# DIRECTIONS FOR THIS TASK
Nothing outside the range below should be printed. Output exactly the lines from the line with "3.5 Release of QoE Measurement Configuration" to the line with "The QoE measurement collection", both included.

::: THE INPUT :::

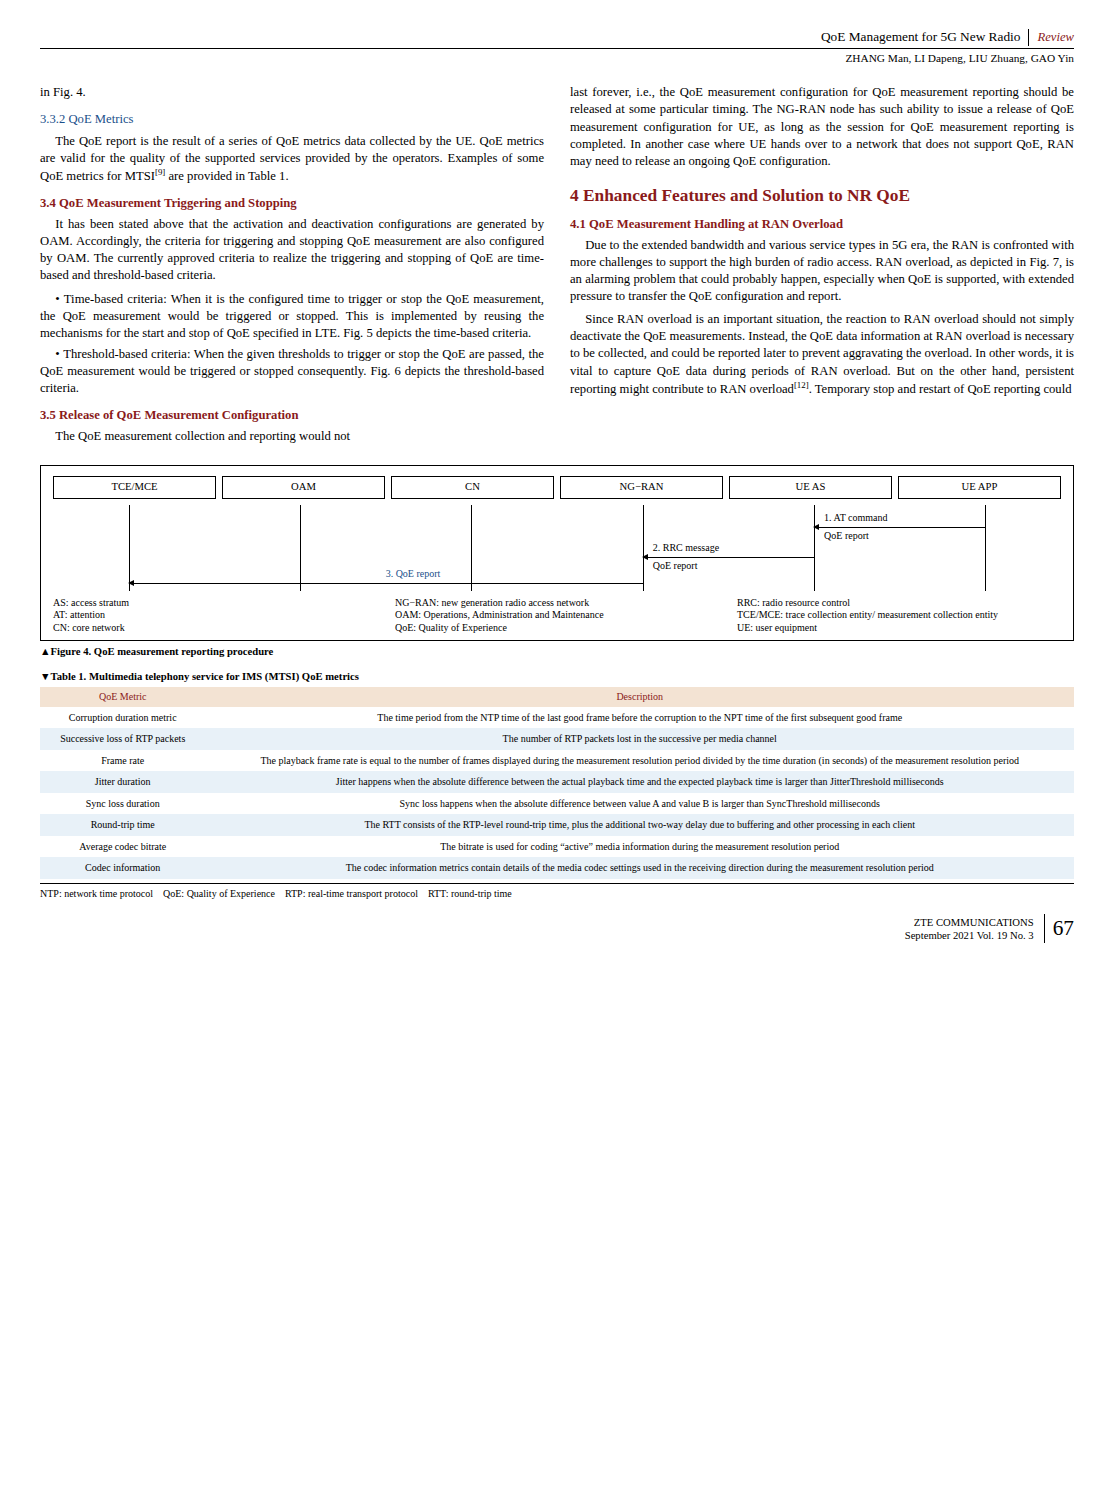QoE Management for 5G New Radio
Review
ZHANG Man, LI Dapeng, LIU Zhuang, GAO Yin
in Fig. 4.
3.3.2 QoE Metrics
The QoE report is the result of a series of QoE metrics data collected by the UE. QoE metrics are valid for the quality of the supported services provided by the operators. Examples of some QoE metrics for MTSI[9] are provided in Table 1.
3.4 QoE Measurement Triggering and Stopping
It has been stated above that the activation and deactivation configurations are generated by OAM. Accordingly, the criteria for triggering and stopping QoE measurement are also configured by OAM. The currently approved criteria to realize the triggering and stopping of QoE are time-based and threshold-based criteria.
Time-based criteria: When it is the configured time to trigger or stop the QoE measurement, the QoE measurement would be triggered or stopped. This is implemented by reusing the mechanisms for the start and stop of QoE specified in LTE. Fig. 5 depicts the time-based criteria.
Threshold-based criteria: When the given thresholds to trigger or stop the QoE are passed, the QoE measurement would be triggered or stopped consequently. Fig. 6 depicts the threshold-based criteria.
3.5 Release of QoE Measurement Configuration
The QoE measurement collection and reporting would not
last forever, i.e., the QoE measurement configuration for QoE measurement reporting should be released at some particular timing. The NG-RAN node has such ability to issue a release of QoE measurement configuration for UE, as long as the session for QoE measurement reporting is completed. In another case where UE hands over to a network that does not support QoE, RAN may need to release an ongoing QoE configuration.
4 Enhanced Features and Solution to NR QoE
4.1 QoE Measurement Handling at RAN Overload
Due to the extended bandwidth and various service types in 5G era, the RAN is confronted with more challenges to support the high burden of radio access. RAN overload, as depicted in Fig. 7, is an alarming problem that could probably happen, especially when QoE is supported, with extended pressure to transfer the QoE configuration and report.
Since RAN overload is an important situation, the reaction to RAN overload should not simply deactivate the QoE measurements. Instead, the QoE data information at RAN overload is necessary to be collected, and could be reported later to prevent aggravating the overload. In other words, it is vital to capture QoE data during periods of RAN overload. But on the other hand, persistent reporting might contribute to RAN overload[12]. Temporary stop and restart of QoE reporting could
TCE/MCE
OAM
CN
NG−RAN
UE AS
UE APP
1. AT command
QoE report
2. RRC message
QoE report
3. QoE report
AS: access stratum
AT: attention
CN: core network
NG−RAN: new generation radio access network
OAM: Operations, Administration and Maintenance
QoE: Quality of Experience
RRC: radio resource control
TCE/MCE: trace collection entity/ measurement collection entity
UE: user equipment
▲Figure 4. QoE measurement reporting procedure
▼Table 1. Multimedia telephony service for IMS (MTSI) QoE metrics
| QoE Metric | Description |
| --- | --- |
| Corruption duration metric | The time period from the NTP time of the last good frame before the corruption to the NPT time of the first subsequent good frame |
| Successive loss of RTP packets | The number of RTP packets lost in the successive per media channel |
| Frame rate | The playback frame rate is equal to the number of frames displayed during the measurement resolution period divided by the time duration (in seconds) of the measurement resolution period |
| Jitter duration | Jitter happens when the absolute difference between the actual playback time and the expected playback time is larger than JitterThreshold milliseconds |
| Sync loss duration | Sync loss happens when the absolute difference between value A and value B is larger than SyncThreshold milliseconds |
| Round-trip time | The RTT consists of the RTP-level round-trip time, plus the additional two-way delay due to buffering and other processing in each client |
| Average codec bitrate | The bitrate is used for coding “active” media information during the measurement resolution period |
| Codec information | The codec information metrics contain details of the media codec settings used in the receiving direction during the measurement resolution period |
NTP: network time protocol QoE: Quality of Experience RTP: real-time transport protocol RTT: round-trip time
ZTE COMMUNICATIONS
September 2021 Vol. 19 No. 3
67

:::
::: THE INPUT :::

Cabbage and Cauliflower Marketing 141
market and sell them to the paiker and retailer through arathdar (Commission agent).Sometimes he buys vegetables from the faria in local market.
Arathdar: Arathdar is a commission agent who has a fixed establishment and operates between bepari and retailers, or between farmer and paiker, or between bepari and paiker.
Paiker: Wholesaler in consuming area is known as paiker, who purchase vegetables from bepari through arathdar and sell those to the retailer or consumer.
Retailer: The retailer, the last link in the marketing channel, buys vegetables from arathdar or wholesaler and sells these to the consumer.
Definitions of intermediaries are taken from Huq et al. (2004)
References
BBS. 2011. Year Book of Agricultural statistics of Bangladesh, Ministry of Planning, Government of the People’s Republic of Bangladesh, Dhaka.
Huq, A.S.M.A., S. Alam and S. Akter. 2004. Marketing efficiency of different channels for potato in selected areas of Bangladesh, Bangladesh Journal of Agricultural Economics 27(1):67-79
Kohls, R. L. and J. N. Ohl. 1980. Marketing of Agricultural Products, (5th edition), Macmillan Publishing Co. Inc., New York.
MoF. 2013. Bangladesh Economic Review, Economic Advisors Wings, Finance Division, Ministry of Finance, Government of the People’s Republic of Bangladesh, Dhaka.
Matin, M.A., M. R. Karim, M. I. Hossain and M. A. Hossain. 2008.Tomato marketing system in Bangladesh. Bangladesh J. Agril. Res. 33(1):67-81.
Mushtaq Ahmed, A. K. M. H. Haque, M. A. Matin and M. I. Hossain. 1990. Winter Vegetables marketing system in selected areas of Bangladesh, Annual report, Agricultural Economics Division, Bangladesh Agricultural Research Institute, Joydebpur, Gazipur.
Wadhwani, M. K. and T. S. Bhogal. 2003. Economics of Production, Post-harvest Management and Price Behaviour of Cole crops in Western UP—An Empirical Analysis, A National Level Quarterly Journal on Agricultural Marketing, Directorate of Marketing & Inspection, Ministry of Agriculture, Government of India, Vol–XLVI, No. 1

:::

# RESULT
3.5 Release of QoE Measurement Configuration
The QoE measurement collection and reporting would not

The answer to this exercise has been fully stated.